The European Central Bank left interest rates unchanged at record lows, putting the focus on President Mario Draghi’s press conference where he’ll face questions on Greece’s banking crisis.
The 25-member Governing Council kept the main refinancing rate at 0.05 percent at its meeting in Frankfurt on Thursday, as predicted by all 52 economists in a Bloomberg News survey. The deposit rate and the marginal lending rate stayed at minus 0.2 percent and 0.3 percent, respectively.
Attention now turns to the ECB’s response to a planned bailout that could prevent a Greek exit from the currency bloc and allow its shuttered banks to reopen. The less-immediate, yet potentially bigger, issue may be whether more than five months of fractious political negotiations has damaged a single currency Draghi once called irreversible.
“The Grexit talk has broken a taboo; no amount of words will get the genie back into the bottle,” said Alexander Privitera, director at the American Institute for Contemporary German Studies at Johns Hopkins University in Washington. “Negotiating a bailout with the possibility of exit from the monetary union on the table makes the currency union reversible.”
Draghi will speak to reporters at 2:30 p.m. in Frankfurt. The Governing Council met earlier Thursday to set the level of Greek Emergency Liquidity Assistance, the funding that is keeping lenders afloat.
After more than four hours of debate stretching into the early hours of Thursday, Greek lawmakers passed new austerity measures that are a precondition of as much as 86 billion euros ($94 billion) in international aid.
The government still needs to repay the ECB on Monday when 3.5 billion euros in bonds, bought under an earlier crisis program, fall due. Euro-area finance ministers on Thursday agreed in principle to a 7 billion-euro bridging loan, according to an official familiar with the decision. The cash could help Greece meet its near-term debt payments.
Greece’s parliamentary approval, more than two weeks after the previous bailout expired and after the country imposed capital controls, can’t change the fact that the country came within a whisker of having to leave the 19-nation currency club.
Europe has “a Grexit scenario prepared in detail,” European Commission President Jean-Claude Juncker said on July 7 after Greek voters rejected a bailout proposal in a referendum.

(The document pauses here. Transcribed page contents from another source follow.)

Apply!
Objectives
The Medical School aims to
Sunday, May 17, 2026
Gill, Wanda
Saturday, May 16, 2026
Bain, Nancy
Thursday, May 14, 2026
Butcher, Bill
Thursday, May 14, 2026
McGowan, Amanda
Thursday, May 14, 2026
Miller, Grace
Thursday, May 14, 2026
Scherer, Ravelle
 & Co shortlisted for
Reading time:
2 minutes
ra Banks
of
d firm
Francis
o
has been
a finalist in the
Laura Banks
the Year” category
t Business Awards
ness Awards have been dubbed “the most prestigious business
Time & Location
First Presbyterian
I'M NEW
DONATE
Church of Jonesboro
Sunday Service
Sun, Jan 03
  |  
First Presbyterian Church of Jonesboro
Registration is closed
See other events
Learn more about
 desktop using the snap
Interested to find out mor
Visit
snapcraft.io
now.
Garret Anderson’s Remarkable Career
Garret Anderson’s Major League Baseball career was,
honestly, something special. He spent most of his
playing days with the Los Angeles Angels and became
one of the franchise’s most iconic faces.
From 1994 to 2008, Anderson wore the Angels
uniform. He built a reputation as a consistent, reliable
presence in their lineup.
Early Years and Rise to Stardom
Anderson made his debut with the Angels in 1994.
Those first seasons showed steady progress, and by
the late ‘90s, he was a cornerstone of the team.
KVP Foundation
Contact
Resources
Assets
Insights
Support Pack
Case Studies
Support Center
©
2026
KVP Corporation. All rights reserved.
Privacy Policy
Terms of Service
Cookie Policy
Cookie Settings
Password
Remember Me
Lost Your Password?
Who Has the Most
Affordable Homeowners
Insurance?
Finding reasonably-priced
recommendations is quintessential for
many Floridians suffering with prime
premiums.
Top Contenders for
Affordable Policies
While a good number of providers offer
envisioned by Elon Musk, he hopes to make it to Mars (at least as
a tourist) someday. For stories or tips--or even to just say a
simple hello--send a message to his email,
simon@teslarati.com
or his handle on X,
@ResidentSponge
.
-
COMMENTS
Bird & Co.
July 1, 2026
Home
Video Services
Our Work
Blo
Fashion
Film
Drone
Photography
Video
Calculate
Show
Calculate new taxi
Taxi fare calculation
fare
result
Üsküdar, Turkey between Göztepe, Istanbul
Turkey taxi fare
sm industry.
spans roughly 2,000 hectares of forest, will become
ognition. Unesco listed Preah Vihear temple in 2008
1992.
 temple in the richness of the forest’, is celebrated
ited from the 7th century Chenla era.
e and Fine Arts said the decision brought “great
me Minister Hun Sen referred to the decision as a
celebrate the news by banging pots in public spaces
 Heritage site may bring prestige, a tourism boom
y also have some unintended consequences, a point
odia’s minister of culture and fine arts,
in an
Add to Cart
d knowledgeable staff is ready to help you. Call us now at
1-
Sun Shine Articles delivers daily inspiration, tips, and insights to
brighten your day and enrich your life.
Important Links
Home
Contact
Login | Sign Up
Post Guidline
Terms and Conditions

German Finance Minister Wolfgang Schaeuble reaffirmed his view in a radio interview on Thursday that the only way Greece can get a debt reduction is to leave the euro. He cast doubt on the country’s ability to complete negotiations on a third bailout.

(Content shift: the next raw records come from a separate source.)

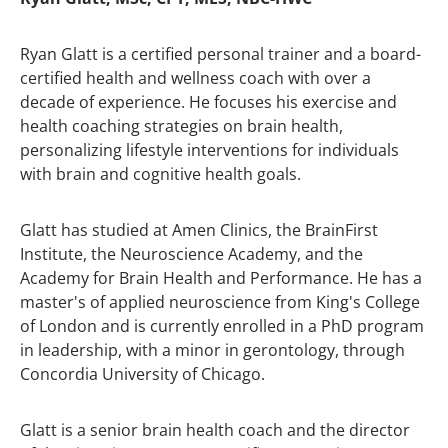
Ryan Glatt is a certified personal trainer and a board-
certified health and wellness coach with over a
decade of experience. He focuses his exercise and
health coaching strategies on brain health,
personalizing lifestyle interventions for individuals
with brain and cognitive health goals.
Glatt has studied at Amen Clinics, the BrainFirst
Institute, the Neuroscience Academy, and the
Academy for Brain Health and Performance. He has a
master's of applied neuroscience from King's College
of London and is currently enrolled in a PhD program
in leadership, with a minor in gerontology, through
Concordia University of Chicago.
Glatt is a senior brain health coach and the director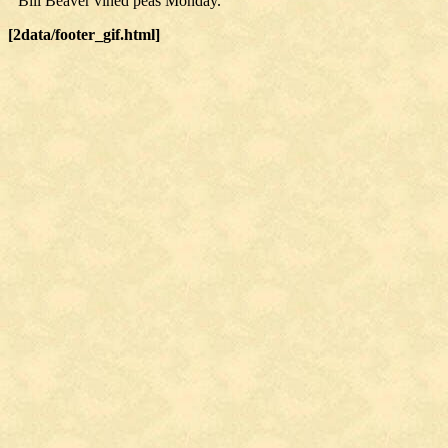
Bill Beaver vined peas Monday.
[2data/footer_gif.html]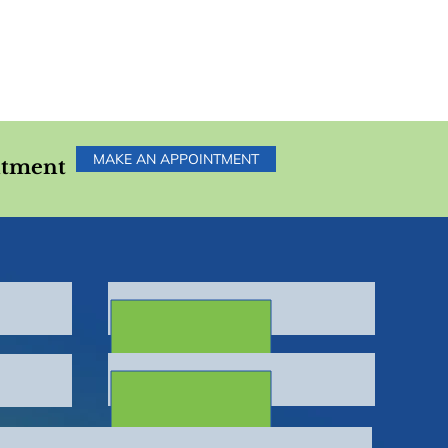
MAKE AN APPOINTMENT
ntment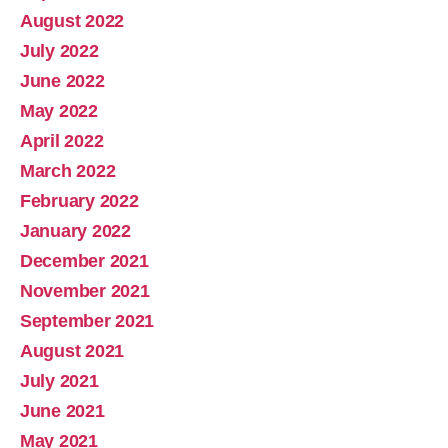
August 2022
July 2022
June 2022
May 2022
April 2022
March 2022
February 2022
January 2022
December 2021
November 2021
September 2021
August 2021
July 2021
June 2021
May 2021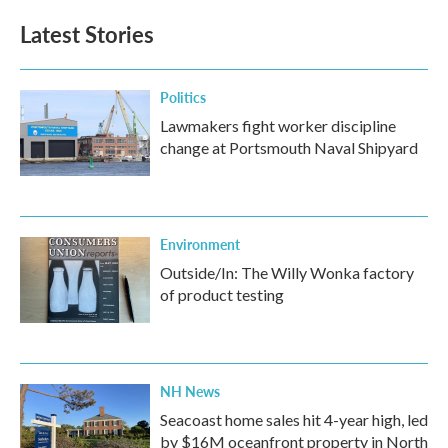
e
t
k
i
b
t
e
l
Latest Stories
o
e
d
o
r
I
k
n
Politics
Lawmakers fight worker discipline
change at Portsmouth Naval Shipyard
Environment
Outside/In: The Willy Wonka factory
of product testing
NH News
Seacoast home sales hit 4-year high, led
by $16M oceanfront property in North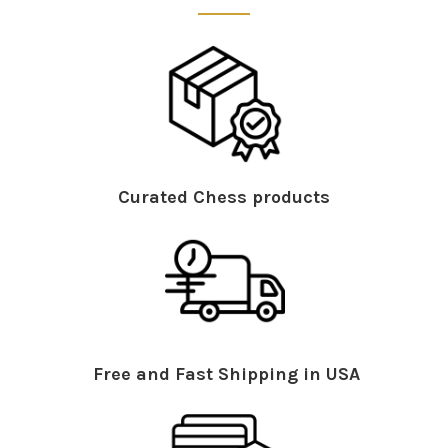
Curated Chess products
Free and Fast Shipping in USA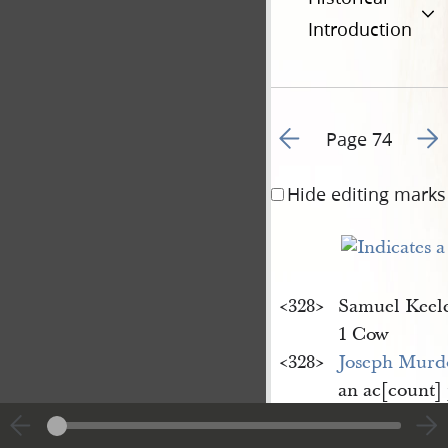
Introduction
Go to previous page 8
Go t
Page 74
Hide editing marks
<​328​>
Samuel Keel
1 Cow
<​328​>
Joseph Murd
an ac[count]
Young
(note &
Labor with T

Even ECB Executive Board member Benoit Coeure said last month that a Greek exit can’t be ruled out. That’s a significant shift for the ECB from September 2012, when Draghi warned investors not to bet on the breakup of the euro area, and that the central bank would do what it takes to keep the bloc whole.

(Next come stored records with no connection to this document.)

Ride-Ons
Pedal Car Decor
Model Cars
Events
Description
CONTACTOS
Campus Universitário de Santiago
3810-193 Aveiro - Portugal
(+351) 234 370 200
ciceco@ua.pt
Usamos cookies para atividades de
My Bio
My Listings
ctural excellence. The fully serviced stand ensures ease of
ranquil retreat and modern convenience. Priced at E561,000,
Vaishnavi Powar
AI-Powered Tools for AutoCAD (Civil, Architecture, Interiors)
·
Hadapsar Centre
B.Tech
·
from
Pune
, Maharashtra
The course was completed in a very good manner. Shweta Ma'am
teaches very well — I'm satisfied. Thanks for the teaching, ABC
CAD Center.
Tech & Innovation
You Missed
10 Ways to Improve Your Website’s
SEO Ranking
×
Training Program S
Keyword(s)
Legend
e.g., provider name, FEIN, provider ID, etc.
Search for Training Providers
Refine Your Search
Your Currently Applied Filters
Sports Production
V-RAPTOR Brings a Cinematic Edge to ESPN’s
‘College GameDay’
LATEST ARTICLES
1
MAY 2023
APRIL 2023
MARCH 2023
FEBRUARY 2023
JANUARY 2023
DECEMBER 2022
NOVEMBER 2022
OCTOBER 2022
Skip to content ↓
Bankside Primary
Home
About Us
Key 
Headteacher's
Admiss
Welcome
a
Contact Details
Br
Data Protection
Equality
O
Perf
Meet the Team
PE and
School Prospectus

“We say that the euro is irreversible,” Draghi told reporters in Frankfurt then. “So unfounded fears of reversibility are just what they are -- unfounded fears.”
Draghi may use his press conference to reiterate his view that the Greek crisis exposed the weakness of the single currency’s institutional set up, and that Europe needs to make a “quantum leap” in integration.
“Last weekend was pretty unedifying and pretty depressing for people who think Europe should integrate further,” Stephanie Flanders, chief market strategist for Europe at JPMorgan Asset Management, said in London. “In the long term, the way this agreement was reached will have some cost for Europe’s standing with international investors.”